Faulk '01 Joins Admissions Office

October 14, 2009

Cordel Faulk is a politics buff, so it seems natural that his first interest in attending law school at the University of Virginia developed while writing his undergraduate thesis, when he counted up the number of governors in recent history who had attended.

Cordel Faulk
Cordel Faulk

Faulk, who graduated in 2001, is back at the Law School, this time as director of admissions.

"When I first got the job it seemed kind of scary because you really have someone's life in your hands, " he said. "Then I realized, we don't really admit anyone to the School of Law — you admit yourself."

Faulk joins a team including his classmates Jason Wu Trujillo '01, senior assistant dean for admissions and financial aid, and Jason Dugas '01, also director of admissions.

"Cordel will bring his wise judgment, his mentoring nature, and a love of people to this position — all desirable traits in a director of admissions, " Trujillo said. "I have known Cordel since we were students together and very much look forward to working with him in his new capacity."

As a law student, Faulk worked with former admissions and financial aid dean Jerry Stokes to recruit students across the country. He realized he enjoyed talking to prospective students about how to make themselves competitive applicants.

"For some reason the application process stuck very vividly in my mind, " Faulk said. "You really do have to go visit and meet the people, because the cultures are very important. Just because a school is highly ranked doesn't mean that's where you're going to fit in. Finding that right match was fascinating to me."

Although he was attracted to Virginia for its reputation in producing political leaders, Faulk attended because of the community spirit he found here.

"When I found out what the Law School is about, there was just nowhere else I wanted to go," he said.

Faulk clerked for federal Judge Henry C. Morgan Jr. of the Eastern District of Virginia after graduation, then became an associate at Baker Botts in Dallas, and later at Hunton & Williams in Washington, D.C. As an attorney he focused on intellectual property, trademark, copyright and trade regulation issues.

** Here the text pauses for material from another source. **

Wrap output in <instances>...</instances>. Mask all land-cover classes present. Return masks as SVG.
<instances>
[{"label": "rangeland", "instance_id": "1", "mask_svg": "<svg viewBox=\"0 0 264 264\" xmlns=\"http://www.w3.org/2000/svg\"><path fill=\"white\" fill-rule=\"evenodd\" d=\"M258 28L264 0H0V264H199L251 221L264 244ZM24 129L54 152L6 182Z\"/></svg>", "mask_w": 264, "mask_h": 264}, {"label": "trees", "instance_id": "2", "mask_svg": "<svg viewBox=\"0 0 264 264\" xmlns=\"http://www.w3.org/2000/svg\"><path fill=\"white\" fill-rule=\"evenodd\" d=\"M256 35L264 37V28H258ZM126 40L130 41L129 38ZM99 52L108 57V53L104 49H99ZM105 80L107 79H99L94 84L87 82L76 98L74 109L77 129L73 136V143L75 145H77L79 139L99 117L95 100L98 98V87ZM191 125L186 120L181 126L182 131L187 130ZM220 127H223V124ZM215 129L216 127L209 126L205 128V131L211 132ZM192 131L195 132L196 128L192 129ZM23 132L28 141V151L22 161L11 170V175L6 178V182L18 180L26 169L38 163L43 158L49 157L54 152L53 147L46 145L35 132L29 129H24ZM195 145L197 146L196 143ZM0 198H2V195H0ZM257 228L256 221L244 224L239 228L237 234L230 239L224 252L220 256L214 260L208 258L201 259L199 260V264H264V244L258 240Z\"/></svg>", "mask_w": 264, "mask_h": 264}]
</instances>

"IP was a lot of fun. I enjoyed the subject matter a lot, " he said.

But Faulk wanted to return to an academic environment. He began working at his undergraduate alma mater, Virginia Tech, in their University Honors Program as an adjunct professor, where he taught about Virginia politics, Supreme Court justices and the nature of power. He also advised pre-law students about the law school application process.

"That's what I enjoyed at Tech — helping kids walk through the process of 'These are the schools I'm going to apply to, ' and once you get your offers back, 'These are the schools I'm going to go to.'"

Most recently Faulk was director of communications for the University of Virginia Center for Politics, where he led the organization's communications efforts and served as a political analyst for the media.

He also wrote a monthly column for the Richmond Times-Dispatch. Faulk said he enjoys analyzing political campaigns, which are more programmed than they appear.

"Everyone tries to do it in a way that looks spontaneous, and it's really a Kabuki dance, " he said. "Demystifying politics was really the best part of that job for me."

Faulk will now turn to demystifying the admissions process and educating applicants about the Law School.

"I hope to help applicants feel calm and in charge of the application process, " he said.

Founded in 1819, the University of Virginia School of Law is the second-oldest continuously operating law school in the nation. Consistently ranked among the top law schools, Virginia is a world-renowned training ground for distinguished lawyers and public servants, instilling in them a commitment to leadership, integrity and community service.